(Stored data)
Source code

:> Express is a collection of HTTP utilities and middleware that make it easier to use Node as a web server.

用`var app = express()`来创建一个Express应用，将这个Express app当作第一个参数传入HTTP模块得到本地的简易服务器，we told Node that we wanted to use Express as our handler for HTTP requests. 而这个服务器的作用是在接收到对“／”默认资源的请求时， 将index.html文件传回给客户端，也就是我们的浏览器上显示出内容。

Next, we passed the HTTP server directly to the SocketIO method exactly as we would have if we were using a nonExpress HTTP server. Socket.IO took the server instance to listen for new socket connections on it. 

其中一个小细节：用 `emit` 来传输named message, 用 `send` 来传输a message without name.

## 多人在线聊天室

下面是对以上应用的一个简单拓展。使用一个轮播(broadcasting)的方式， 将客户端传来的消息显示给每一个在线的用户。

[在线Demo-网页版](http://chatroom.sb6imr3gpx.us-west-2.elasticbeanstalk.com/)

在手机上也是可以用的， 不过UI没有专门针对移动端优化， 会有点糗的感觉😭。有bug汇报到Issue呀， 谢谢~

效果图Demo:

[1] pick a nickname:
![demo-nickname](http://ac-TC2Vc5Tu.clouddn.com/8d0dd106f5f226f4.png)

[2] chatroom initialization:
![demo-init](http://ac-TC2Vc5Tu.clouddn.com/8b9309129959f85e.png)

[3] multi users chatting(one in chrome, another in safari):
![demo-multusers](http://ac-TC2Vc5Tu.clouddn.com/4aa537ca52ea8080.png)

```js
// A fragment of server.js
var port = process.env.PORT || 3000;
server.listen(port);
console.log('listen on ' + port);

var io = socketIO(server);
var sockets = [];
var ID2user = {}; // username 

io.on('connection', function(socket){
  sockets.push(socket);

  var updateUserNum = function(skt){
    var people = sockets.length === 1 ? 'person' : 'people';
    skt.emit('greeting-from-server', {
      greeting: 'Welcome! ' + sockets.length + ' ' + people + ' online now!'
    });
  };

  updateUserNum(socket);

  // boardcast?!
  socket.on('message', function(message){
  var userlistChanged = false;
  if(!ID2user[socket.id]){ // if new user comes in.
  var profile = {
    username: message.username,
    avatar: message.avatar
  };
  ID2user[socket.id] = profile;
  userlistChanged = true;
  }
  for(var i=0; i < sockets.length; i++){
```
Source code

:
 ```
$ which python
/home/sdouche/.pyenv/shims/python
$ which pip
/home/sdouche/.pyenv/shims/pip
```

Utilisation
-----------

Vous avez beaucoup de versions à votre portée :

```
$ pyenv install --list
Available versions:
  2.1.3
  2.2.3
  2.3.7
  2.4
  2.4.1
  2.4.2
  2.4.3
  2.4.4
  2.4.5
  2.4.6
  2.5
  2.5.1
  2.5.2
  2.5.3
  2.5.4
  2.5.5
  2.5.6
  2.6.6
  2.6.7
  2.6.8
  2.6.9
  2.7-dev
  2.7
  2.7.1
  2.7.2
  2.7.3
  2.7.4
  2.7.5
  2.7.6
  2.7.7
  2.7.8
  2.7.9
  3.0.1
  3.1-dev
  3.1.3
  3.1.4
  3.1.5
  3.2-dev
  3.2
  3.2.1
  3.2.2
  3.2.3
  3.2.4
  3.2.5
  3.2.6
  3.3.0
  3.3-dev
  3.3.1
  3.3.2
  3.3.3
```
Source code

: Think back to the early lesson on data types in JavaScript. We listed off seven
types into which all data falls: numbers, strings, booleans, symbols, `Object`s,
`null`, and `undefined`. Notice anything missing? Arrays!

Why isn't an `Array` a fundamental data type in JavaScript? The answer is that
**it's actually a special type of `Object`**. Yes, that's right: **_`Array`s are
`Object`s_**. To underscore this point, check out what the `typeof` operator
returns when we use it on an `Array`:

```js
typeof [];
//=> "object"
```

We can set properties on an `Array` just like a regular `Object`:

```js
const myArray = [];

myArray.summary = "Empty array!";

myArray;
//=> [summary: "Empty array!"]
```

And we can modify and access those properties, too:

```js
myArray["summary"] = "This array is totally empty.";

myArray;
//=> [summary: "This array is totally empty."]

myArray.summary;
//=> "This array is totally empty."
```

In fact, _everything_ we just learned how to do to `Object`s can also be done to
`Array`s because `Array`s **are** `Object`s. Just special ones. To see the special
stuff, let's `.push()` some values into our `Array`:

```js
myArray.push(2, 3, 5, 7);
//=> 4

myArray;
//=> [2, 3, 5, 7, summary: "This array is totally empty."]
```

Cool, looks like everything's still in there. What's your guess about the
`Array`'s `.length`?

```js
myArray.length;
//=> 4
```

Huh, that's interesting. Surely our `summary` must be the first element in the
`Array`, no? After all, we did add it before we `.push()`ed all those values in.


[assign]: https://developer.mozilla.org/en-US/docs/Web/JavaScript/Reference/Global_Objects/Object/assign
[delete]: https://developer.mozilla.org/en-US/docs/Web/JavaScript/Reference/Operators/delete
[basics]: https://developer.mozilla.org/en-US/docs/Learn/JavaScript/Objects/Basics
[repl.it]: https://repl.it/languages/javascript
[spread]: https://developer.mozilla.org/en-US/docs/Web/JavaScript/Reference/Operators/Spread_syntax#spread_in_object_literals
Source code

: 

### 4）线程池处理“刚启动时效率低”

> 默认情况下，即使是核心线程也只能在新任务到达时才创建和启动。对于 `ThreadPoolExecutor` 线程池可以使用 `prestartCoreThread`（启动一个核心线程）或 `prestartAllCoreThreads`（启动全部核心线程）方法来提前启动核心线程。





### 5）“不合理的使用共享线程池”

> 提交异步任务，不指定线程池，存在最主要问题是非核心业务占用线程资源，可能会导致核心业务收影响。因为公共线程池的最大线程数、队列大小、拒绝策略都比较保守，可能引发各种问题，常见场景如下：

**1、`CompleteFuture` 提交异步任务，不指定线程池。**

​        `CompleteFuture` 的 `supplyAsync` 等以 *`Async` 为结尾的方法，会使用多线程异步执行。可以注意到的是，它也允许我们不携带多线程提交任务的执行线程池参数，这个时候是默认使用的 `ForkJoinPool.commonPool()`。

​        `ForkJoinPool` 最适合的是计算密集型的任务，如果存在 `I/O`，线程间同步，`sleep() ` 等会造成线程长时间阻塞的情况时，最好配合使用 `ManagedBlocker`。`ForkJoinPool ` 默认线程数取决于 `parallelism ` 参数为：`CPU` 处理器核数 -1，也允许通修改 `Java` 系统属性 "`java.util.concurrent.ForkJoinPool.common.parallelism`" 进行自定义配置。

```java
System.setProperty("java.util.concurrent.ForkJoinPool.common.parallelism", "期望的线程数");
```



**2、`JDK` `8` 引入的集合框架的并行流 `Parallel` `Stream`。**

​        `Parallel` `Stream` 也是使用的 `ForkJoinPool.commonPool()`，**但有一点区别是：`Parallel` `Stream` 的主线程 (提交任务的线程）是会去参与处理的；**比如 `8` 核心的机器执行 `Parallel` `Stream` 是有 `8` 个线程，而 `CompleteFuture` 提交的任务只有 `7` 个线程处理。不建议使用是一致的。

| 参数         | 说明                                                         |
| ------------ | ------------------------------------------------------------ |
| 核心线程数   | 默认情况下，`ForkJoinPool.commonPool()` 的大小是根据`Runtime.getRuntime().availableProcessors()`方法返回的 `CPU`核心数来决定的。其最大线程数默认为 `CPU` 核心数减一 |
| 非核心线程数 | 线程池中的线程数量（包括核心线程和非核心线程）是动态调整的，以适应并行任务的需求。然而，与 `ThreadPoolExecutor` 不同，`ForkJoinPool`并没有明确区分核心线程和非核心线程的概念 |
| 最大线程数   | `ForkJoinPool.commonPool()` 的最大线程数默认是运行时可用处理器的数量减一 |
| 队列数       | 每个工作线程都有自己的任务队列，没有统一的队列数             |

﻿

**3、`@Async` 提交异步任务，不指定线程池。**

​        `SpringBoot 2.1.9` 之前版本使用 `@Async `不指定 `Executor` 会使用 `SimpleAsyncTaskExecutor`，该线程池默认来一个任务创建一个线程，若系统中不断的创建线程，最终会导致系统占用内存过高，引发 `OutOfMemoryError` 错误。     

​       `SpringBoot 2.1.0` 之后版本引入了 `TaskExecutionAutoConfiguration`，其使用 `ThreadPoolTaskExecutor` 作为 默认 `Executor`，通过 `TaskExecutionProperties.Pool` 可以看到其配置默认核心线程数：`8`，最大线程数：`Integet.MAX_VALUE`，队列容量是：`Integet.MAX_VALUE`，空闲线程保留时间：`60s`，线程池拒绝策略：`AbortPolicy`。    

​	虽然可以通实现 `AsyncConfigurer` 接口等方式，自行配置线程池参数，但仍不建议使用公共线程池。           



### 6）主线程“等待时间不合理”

▶ [WORK REQUEST] Please state how many lines in the entries above include the word "不指定线程池", giving only the number.

▶ [TASK RESPONSE] 3